On Good Friday, the Church crucified itself. It's extraordinary to read the latest claims by the Catholic Church comparing the criticism of the Church and Pope Benedict XVI to anti-semitism and the persecution of Jews.
Yeah right, like the priests are being slaughtered in pogroms and are being burnt at the stake. These people have absolutely no shame. Did someone actually think this was a good idea? The Church is giving businesses a lesson in how not to run public relations.
The PR spin from the Church is ruthlessly slated and shown up for what it is by Maureen Dowd in the New York Times. And Dowd, who went to the right Catholic schools, knows this creature better than most.

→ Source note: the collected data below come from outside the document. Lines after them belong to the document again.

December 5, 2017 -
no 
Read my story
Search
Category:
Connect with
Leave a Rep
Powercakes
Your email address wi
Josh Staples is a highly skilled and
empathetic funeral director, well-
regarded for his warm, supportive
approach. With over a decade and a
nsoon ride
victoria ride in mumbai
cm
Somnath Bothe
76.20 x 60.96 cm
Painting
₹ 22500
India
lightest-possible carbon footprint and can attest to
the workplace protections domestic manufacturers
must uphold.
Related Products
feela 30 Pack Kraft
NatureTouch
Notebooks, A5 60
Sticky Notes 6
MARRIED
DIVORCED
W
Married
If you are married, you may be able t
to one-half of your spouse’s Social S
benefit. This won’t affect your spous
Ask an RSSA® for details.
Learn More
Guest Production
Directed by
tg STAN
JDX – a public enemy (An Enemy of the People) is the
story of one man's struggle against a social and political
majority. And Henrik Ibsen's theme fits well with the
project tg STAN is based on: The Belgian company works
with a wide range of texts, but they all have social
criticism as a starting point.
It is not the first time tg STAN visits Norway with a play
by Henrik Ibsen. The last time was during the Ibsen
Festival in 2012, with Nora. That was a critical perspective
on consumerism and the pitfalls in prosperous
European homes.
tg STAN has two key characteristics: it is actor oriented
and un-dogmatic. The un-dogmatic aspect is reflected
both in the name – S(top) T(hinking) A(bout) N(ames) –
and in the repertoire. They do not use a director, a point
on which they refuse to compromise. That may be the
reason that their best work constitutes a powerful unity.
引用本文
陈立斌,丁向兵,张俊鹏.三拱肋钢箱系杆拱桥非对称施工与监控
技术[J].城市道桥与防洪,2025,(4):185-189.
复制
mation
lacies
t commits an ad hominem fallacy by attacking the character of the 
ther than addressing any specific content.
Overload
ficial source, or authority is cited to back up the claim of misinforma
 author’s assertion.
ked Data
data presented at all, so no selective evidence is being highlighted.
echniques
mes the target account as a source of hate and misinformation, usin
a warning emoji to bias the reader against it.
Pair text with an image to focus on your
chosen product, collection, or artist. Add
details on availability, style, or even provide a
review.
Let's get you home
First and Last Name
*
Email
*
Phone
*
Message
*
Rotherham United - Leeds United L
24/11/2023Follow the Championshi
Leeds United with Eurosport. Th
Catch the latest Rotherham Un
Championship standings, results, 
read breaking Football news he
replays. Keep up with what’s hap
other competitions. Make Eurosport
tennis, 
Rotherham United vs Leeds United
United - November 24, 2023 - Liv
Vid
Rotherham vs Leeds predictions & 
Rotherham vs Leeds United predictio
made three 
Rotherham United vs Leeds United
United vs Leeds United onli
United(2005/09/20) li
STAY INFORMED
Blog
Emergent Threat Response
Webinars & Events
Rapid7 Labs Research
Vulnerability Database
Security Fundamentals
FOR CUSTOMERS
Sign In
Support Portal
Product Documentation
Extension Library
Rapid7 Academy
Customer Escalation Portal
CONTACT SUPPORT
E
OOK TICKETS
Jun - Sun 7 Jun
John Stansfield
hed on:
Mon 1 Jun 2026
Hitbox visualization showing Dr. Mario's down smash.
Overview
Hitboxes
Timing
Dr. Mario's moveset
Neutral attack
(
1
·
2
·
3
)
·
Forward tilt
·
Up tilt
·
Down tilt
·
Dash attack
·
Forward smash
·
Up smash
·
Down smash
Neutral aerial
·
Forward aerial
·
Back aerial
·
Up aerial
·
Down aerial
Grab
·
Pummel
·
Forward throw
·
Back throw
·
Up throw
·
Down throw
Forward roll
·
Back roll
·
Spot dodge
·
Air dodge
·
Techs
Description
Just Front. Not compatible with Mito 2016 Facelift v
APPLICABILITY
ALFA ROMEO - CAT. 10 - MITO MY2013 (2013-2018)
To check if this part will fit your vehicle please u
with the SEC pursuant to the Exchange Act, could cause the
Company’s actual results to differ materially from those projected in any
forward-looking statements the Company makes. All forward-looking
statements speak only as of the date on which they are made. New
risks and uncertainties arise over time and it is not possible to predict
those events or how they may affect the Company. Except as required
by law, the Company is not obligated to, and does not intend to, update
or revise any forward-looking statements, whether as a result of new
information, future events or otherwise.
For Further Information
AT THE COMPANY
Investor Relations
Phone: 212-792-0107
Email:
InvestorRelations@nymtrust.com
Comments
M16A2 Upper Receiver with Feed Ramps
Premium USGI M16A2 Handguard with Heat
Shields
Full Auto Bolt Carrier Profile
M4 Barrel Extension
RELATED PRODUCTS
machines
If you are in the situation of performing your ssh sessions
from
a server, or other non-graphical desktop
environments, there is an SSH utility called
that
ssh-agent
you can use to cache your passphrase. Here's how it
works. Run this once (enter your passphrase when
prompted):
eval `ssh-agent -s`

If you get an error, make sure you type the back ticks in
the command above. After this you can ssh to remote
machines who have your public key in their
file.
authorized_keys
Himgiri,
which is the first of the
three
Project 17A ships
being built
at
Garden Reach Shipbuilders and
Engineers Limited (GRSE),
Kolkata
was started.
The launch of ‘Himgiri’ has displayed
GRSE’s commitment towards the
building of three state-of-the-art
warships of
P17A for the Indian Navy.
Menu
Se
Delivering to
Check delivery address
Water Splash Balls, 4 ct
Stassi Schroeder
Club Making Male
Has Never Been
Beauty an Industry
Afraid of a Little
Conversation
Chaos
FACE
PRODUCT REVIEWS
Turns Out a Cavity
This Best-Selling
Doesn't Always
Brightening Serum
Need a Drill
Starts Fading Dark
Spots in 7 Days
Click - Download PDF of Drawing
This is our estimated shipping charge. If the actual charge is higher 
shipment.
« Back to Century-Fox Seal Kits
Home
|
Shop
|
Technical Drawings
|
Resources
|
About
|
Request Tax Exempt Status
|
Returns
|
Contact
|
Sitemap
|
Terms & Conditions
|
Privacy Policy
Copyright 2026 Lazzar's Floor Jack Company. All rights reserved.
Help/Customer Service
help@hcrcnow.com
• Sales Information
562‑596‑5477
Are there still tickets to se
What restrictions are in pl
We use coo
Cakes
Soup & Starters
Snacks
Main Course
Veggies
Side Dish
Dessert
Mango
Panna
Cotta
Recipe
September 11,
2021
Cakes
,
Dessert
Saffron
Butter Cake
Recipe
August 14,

Dowd writes: "It doesn't seem right that the Catholic Church is spending Holy Week practicing the unholy art of spin. Complete with crown-of-thorns imagery, the church has started an Easter public relations blitz defending a pope who went along with the perverse culture of protecting molesters and the church's reputation rather than abused – and sometimes disabled and disadvantaged – children. The church gave up its credibility for Lent. Holy Thursday and Good Friday are now becoming Cover-Up Thursday and Blame-Others Friday. This week of special confessions and penance services is unfolding as the pope resists pressure from Catholics around the globe for his own confession and penance about the cascade of child sexual abuse cases that were ignored, even by a German diocese and Vatican office he ran. If church fund-raising and contributions dry up, Benedict's P.R. handlers may yet have to stage a photo-op where he steps out of the priest's side of the confessional and enters the side where the rest of his fallible flock goes."
As the Financial Times points out, the Church is losing swaths of its 1 billion worldwide followers and their donations, and it's facing mounting lawsuits costly both in financial and moral terms. US dioceses have already paid out more than $1.1bn in compensation.
At the end of last month, I did a blog entry looking at how a corporation would handle this scandal. If this had happened at a Ford or a GE, the company would have set up an independent inquiry, suspended the people at the allegations and then sacked them if the allegations were found to be true. The organisation would also work closely with the regulatory authorities.
But then, that would require a lot of soul searching in the Catholic Church. It's reached crisis point but the Pope refuses to recognise that. The Church needs to revises its strategy if it's too survive.